● Problem statement: All lines of the records below that contain the word "assign" must be listed.

● Records provided:
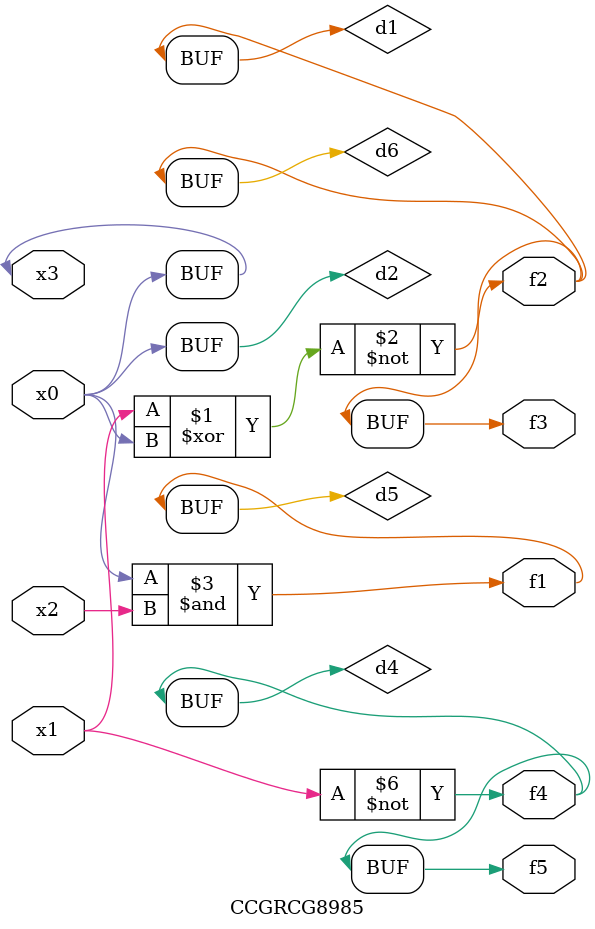
<source format=v>
module CCGRCG8985(
	input x0, x1, x2, x3,
	output f1, f2, f3, f4, f5
);

	wire d1, d2, d3, d4, d5, d6;

	xnor (d1, x1, x3);
	buf (d2, x0, x3);
	nand (d3, x0, x2);
	not (d4, x1);
	nand (d5, d3);
	or (d6, d1);
	assign f1 = d5;
	assign f2 = d6;
	assign f3 = d6;
	assign f4 = d4;
	assign f5 = d4;
endmodule

</source>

● Reply:
	assign f1 = d5;
	assign f2 = d6;
	assign f3 = d6;
	assign f4 = d4;
	assign f5 = d4;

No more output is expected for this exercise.